Charles Sargent, C.J.

1. We think that the Subordinate Judge was right in his construction of the mortgage-deed, (exhibit 29). There are no words in that instrument which expressly make the old debt of Rs. 100 a charge on the property. The mortgagor undertakes to pay it together with the Rs. 64 when he takes back the land, and also agrees to the mortgagee's continuing in the enjoyment of the land till he pays off both the debts; but these provisions are satisfied by construing them as intended to make the equity of redemption conditional on the payment of both the debts. This construction, moreover, receives corroboration from the allusion to the old debt as a distinct and separate transaction, which would have no significance if the intention was to make the Rs. 100 a charge equally with the Rs. 64. It is further to be observed that the entire income of the property had been previously appropriated in lieu of the interest on the debt of Rs. 64. But although the Rs. 100 was not, in our opinion, made a charge on the property, the equity of redemption was made conditional on the payment of the two debts; and we do not think that the remarks of the Court in Rama v. Martand L.R., 9 Bom. 236 note would be applicable to such a condition. The by-agreement in that case was in the most general and indefinite terms, and would necessarily have embarrassed the mortgagor in the exercise of the equity of redemption.

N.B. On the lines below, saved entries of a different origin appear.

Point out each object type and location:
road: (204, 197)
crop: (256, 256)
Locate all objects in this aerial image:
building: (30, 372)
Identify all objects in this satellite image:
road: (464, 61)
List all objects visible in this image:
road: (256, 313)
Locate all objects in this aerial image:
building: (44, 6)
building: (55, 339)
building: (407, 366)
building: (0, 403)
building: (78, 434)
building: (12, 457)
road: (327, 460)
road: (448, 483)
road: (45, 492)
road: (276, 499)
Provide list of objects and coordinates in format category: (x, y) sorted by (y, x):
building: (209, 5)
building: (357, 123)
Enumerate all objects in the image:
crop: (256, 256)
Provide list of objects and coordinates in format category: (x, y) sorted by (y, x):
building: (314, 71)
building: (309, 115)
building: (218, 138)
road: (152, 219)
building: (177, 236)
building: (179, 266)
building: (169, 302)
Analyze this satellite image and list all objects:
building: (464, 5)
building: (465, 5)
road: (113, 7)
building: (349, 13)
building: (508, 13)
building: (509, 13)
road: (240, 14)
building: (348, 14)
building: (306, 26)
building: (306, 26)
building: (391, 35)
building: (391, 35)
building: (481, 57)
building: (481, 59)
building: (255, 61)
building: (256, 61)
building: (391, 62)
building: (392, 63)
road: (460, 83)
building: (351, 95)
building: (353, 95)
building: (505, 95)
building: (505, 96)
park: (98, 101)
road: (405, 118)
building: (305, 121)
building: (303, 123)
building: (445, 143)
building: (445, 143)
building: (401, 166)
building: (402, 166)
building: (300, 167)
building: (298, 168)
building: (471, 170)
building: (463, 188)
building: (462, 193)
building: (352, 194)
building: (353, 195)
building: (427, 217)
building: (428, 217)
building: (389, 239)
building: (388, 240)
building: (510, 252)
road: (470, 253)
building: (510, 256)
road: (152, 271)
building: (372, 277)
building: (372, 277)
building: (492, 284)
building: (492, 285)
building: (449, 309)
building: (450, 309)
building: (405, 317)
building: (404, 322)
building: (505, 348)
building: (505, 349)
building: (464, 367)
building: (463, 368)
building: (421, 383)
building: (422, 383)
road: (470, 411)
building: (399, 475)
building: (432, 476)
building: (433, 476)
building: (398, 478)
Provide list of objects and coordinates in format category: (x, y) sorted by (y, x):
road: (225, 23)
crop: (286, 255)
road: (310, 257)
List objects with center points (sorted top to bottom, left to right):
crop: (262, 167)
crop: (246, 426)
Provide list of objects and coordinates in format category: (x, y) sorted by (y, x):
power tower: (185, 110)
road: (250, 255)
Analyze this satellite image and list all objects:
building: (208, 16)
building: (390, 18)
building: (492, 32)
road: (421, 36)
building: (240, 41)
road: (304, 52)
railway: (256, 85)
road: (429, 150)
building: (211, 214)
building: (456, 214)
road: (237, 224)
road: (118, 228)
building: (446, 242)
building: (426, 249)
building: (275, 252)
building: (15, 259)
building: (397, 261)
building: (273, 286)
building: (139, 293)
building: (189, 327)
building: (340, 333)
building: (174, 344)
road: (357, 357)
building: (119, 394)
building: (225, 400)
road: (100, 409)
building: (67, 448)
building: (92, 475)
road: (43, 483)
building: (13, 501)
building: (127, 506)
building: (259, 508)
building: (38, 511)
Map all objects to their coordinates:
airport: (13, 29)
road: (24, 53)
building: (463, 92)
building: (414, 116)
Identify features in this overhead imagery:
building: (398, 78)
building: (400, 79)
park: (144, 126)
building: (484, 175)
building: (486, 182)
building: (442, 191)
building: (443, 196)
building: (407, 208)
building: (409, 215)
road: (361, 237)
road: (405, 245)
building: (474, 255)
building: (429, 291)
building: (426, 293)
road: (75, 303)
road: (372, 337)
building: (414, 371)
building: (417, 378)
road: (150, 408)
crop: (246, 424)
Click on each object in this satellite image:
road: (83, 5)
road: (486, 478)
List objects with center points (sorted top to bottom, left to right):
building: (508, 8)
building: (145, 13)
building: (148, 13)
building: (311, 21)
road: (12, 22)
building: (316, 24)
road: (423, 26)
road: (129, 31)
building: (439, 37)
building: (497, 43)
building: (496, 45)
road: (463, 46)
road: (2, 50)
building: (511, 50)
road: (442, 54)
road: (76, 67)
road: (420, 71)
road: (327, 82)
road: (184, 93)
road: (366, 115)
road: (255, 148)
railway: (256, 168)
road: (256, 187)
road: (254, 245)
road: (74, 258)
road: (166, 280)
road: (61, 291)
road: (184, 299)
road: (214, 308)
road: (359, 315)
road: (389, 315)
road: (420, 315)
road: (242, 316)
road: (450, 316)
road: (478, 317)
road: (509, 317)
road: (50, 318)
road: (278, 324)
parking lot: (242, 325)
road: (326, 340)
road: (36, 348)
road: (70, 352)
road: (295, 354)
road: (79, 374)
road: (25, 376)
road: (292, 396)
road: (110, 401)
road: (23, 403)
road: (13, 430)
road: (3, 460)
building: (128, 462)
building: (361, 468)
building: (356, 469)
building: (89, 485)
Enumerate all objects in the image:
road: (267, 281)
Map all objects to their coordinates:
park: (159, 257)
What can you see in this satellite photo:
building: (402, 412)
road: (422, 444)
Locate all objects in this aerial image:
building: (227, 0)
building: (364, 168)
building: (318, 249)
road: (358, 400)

2. Whether the purchaser, under the special circumstances under which the property was put up for sale, would be bound by the above condition, it is not necessary to decide, as we are of opinion that the plaintiff is right in his contention that as the first defendant has not taken proceedings to establish his right within a year, notwithstanding the order made against him in March, 1881, in the summary proceedings, he is now estopped from insisting on the condition. It has been urged, indeed, on behalf of the defendant, that although his application was headed as made under Section 278, the order which was passed on it was not one contemplated by Sections 280 and 281. The application was, in terms, that 'an order might be made that proceedings should go on keeping alive his lien' which he had previously stated in the application to be for Rs. 164. The Court by its order only gave effect to this application to the extent of Rs. 64. It thus appears that the object of the defendant, although not in terms, was virtually that the Court should allow only the equity of redemption on discharge of a mortgage for Rs. 164 to be attached and sold, and the Court by its order fro tanto rejected the application. It was, therefore, clearly an order passed against the defendant, and one which he could not say the Court had not jurisdiction to make. We may also remark that Section 280 contemplates not only the entire release of the property from attachment, but also the retention of the attachment to such extent as the Court thinks fit. His right should, therefore, have been established by suit within a year. We must, therefore, reverse the decree of the Court below, and restore that of the Subordinate Judge. Costs on defendant throughout.